Do you feel as though your lack of formal training will hinder you from landing the internship of your dreams?  Don’t let that stop you from trying to get ahead in your career. The beauty of an internship is to help equip you with the experience you need to succeed.  Designed to give you the much needed experience you need in the field, an internship doesn’t require that you have formal training. When looking for an intern, companies want to see who you are and what kind of drive you have to reach your goals. Here are some key points that will help you write the perfect internship resume.

Experience

Employers want to see courses that you have taken that relate to the internship position as well as any relevant professional experience. Any projects that you have completed within relevant courses should be documented. Group projects are essentially important as this shows the employer that you can be a team player. There is a big chance that you will be applying what you have learned in the classroom at some point during your internship.  Be open about what knowledge you have gained through your schooling and previous work experience. This can allow you a time to shine and apply what you know at your internship. Let the company know any software training you may have gained as well. Any computer skills you can bring to the table will always be a plus.

Internship Resume

Skills

Even if you have never worked in the field before, you can transfer any work skills or experience that you have generated. Use action words to highlight your experiences at previous jobs no matter how small. A waitress can use phrases like “maintained a personal bank,” “provided exceptional customer service,” and “organized multiple orders at any given time.”  These words will stand out show the employer what you are capable of.  As long as the employer can see your work ethic through your words, you are on the right track. Also note any non-work related skills, like computer skills, language skills, etc.

Extracurricular Activities

Have you participated in any related extracurricular activities?  Have you held a leadership position in non related activities? It is important to show the employer any related clubs or groups that may lead you closer to landing the internship. Even if you haven’t participated in related activities, a leadership role in non related activities could be just as important.  If you have been a coach or acted as a team lead, make the company aware that you can take charge if need be.
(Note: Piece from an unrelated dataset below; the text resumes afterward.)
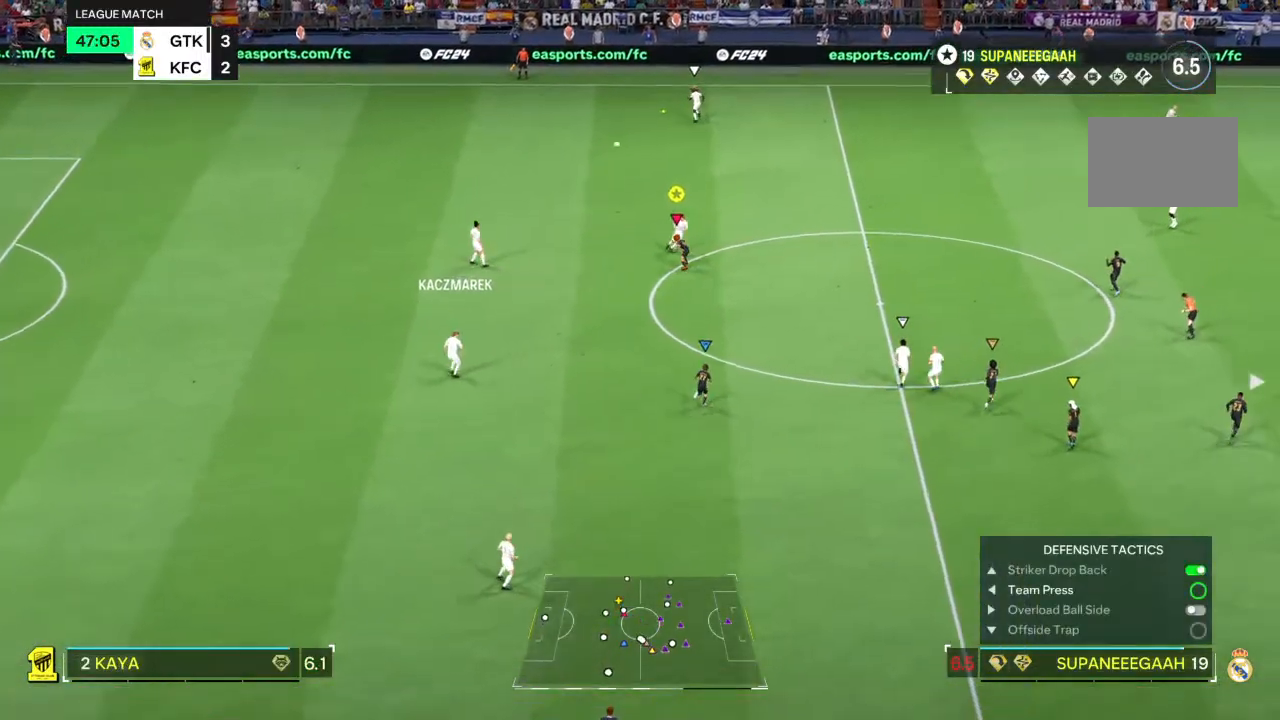
{"dt_ms": 500, "buttons": ["L2"], "left_stick": "center", "right_stick": "center", "events": [[117, "left_stick", "center"], [367, "L2", "down"]]}
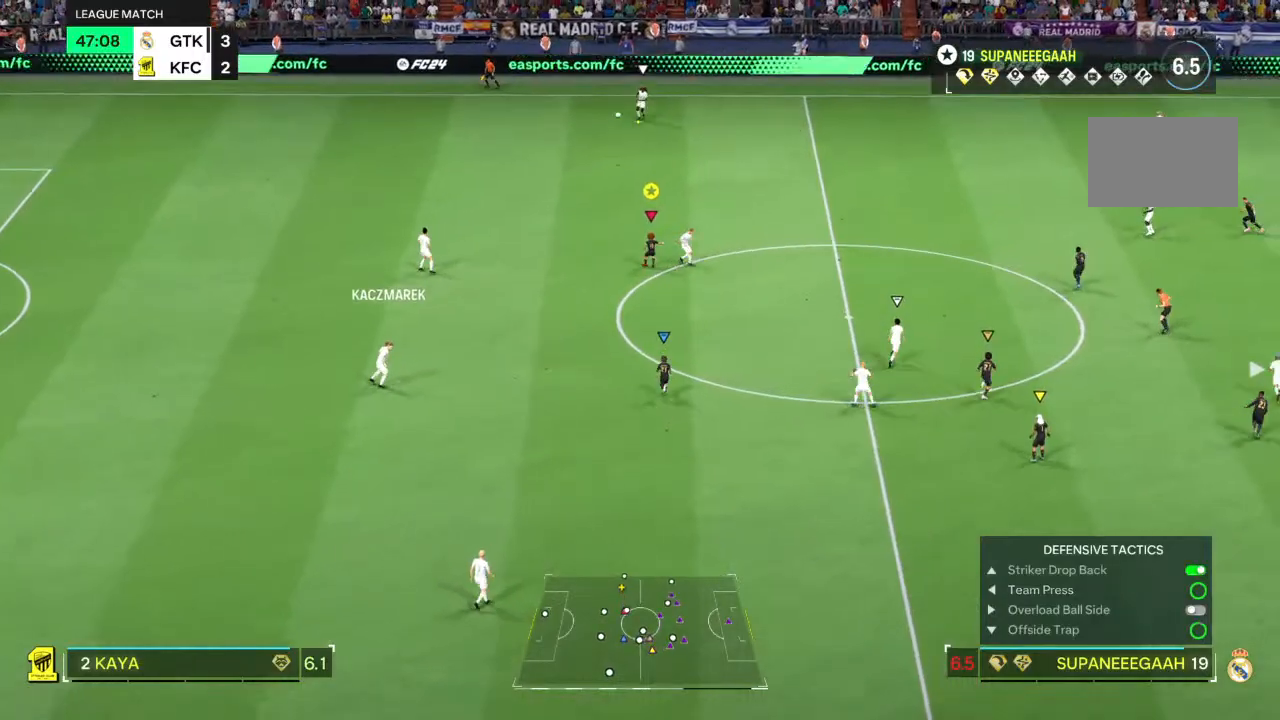
{"dt_ms": 500, "buttons": ["L2"], "left_stick": "center", "right_stick": "center", "events": []}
Employers like to see young people with tenacity and who aren’t afraid to be themselves and bring something new to the table.

Letters of Recommendation

It’s a great thing when you have established professionals willing to put their name on the line to back you up.  Meet with former employers or teachers that have worked closely with you in the past to write a letter of recommendation for you. Words of praise from a respected source is highly esteemed and may be the exact tool to help you achieve the internship you desire.

Format

Last but not least, keep the format of your resume simple and clear. Stick to just 1 or 2 fonts, use bullet points, and call out headings with bold text. Realistically, employers usually only spend 1-2 minutes reviewing your resume, so you want to make sure it is easy to read and your main points, skills, achievements, and job-fit are clearly visible.